Search code examples
cllvmllvm-codegen

Why does LLVM allocate a redundant variable?


Here's a simple C file with an enum definition and a main function:

enum days {MON, TUE, WED, THU};

int main() {
    enum days d;
    d = WED;
    return 0;
}

It transpiles to the following LLVM IR:

define dso_local i32 @main() #0 {
  %1 = alloca i32, align 4
  %2 = alloca i32, align 4
  store i32 0, i32* %1, align 4
  store i32 2, i32* %2, align 4
  ret i32 0
}

%2 is evidently the d variable, which gets 2 assigned to it. What does %1 correspond to if zero is returned directly?


Solution

  • The %1 register was generated by clang to handle multiple return statements in a function. Imagine you were writing a function to compute an integer's factorial. Instead of this

    int factorial(int n){
        int result;
        if(n < 2)
          result = 1;
        else{
          result = n * factorial(n-1);
        }
        return result;
    }
    

    You'd probably do this

    int factorial(int n){
        if(n < 2)
          return 1;
        return n * factorial(n-1);
    }
    

    Why?
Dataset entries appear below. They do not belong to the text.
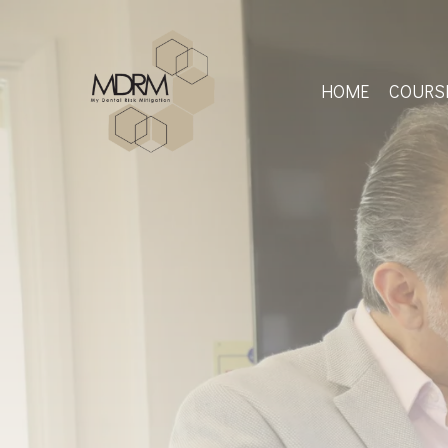
Skip
to
main
content
HOME
COURS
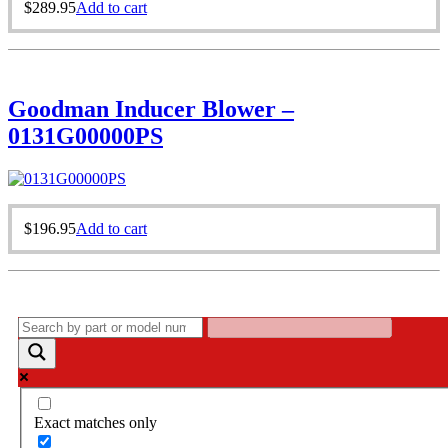
$
289.95
Add to cart
Goodman Inducer Blower –
0131G00000PS
$
196.95
Add to cart
Exact matches only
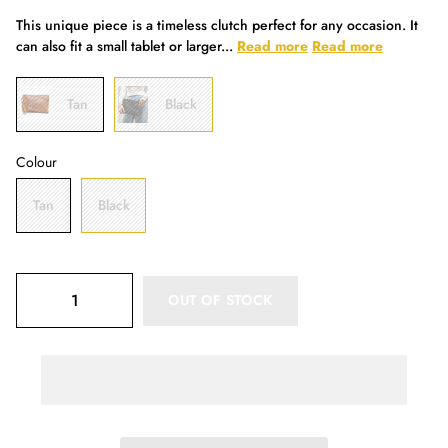
This unique piece is a timeless clutch perfect for any occasion. It
can also fit a small tablet or larger...
Read more
Read more
Tan
Black
Colour
Tan
Black
OUT OF STOCK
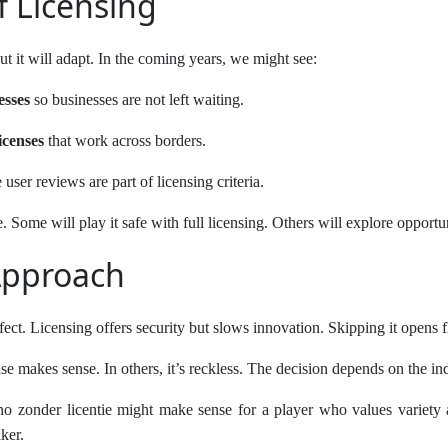
f Licensing
ut it will adapt. In the coming years, we might see:
esses
so businesses are not left waiting.
icenses
that work across borders.
user reviews are part of licensing criteria.
. Some will play it safe with full licensing. Others will explore opportun
Approach
rfect. Licensing offers security but slows innovation. Skipping it opens fl
se makes sense. In others, it’s reckless. The decision depends on the ind
o zonder licentie might make sense for a player who values variety a
ker.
Because Clang will insert that result variable that holds the return value for you. Yay. That's the reason for that %1 variable. Look at the IR for a slightly modified version of your code.

    Modified code,

    enum days {MON, TUE, WED, THU};
    
    int main() {
        enum days d;
        d = WED;
        if(d) return 1;
        return 0;
    }
    

    IR,

    define dso_local i32 @main() #0 !dbg !15 {
        %1 = alloca i32, align 4
        %2 = alloca i32, align 4
        store i32 0, i32* %1, align 4
        store i32 2, i32* %2, align 4, !dbg !22
        %3 = load i32, i32* %2, align 4, !dbg !23
        %4 = icmp ne i32 %3, 0, !dbg !23
        br i1 %4, label %5, label %6, !dbg !25
    
     5:                                                ; preds = %0
       store i32 1, i32* %1, align 4, !dbg !26
       br label %7, !dbg !26
    
     6:                                                ; preds = %0
      store i32 0, i32* %1, align 4, !dbg !27
      br label %7, !dbg !27
    
     7:                                                ; preds = %6, %5
      %8 = load i32, i32* %1, align 4, !dbg !28
      ret i32 %8, !dbg !28
    }
    

    Now you see %1 making itself useful huh? Most functions with a single return statement will have this variable stripped by one of LLVM's passes.